Organiser le salon malgré la crise ou abandonner en attendant des jours meilleurs? Sylvie Robin, co-présidente du salon, et son équipe, ont tranché. "Il s'agit d'un investissement pour l'avenir. Bien sûr, il y a moins d'offres d'emplois dans l'immédiat, compte tenu de la conjoncture, mais il faudra de la main d'œuvre dans les prochaines années". Les 40 000 euros ont bien été investis, pour tenter de séduire quelques jeunes parmi le millier de visiteurs, scolaires ou demandeurs d'emploi. "2500 départs en retraite sont prévus d'ici à 2015, soit 500 chaque année. Les 150 installations ne suffiront pas à combler le retrait de main d'œuvre".
Aiguiller les jeunes
À l'entrée de la salle, où s'exposent les différentes organisations professionnelles et entreprises du secteur, la présidente s'active. "Nous contactons les jeunes demandeurs, individuellement, dès qu'ils arrivent. Ce premier contact nous permet de les aiguiller". David, 27 ans, chaudronnier de formation, en fait partie. "Je connais un peu le milieu rural et j'ai lu un article de presse annonçant le salon des métiers". Dirigé vers l'Association Emploi Formation (AEF), David ne rechignerait pas à entamer une formation continue pour adulte en production porcine. Demandeur d'emploi, il pourrait bénéficier d'un stage EMT (évaluation en milieu de travail), d'une dizaine de jours. Une bonne manière de découvrir un nouveau métier et d'évaluer ses compétences. Pôle Emploi signe, dans ce cas, une convention avec l'entreprise. "Nous avons un partenariat avec l'AEF. Nous disposons de leur fichier d'entrepreneurs". Un échange gagnant-gagnant, selon Annie Chesnel, responsable agriculture-industrie au Pôle Emploi du département. "Nous avons en permanence 400 jeunes, intéressés par les métiers de l'agriculture, de l'ostréiculture et du paysage".

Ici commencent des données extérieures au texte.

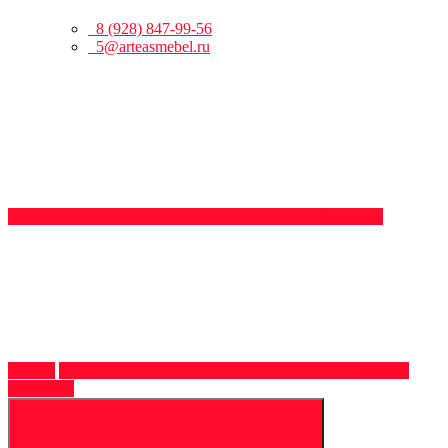
8 (928) 847-99-56
5@arteasmebel.ru
Обратный
звонок
8 (928)
847-99-56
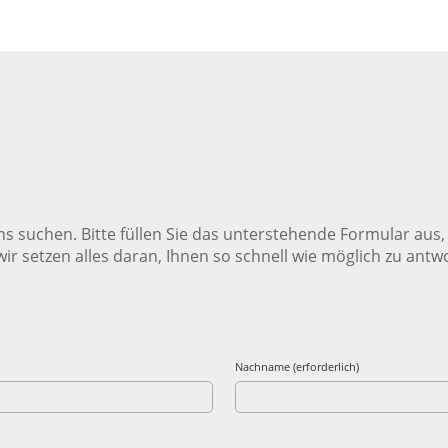
ns suchen. Bitte füllen Sie das unterstehende Formular aus
wir setzen alles daran, Ihnen so schnell wie möglich zu antw
Nachname (erforderlich)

L'alimentaire à la rescousse
Parmi eux, beaucoup de jeunes sont intéressés par les métiers du cheval. Un constat confirmé par Sylvie Robin. "C'est effectivement surprenant de voir le nombre de demandes de renseignements pour des installations en fermes équestres". Nombre de déceptions en perspective… La présidente ne s'inquiète pas de la faible affluence cette année. "Certaines écoles ont préféré annuler la visite au salon des métiers pour rattraper les cours, annulés en raison de l'épisode de neige". Reste que le recrutement en agriculture est toujours problématique. L'ouverture probable, dès l'an prochain, au secteur de l'agroalimentaire et de l'alimentaire permettra d'attirer de nouveaux visiteurs et pourquoi pas, de séduire des jeunes qui ont une image et des préjugés défavorables du milieu agricole.
Bernard Laurent
Photo : De gauche à droite: Véronique, ancienne secrétaire commerciale, aujourd'hui embauchée en élevage de porcs, suite à une visite au premier salon des métiers et une formation à Crédin; Pascale, maraîchère après une formation pour adulte à Kerplouz, Sébastien, salarié agricole après un BTS et une licence et Stéphane, salarié pépiniériste, accueillaient les jeunes visiteurs à l'entrée du salon. Au centre: Sylvie Robin, co-présidente du salon.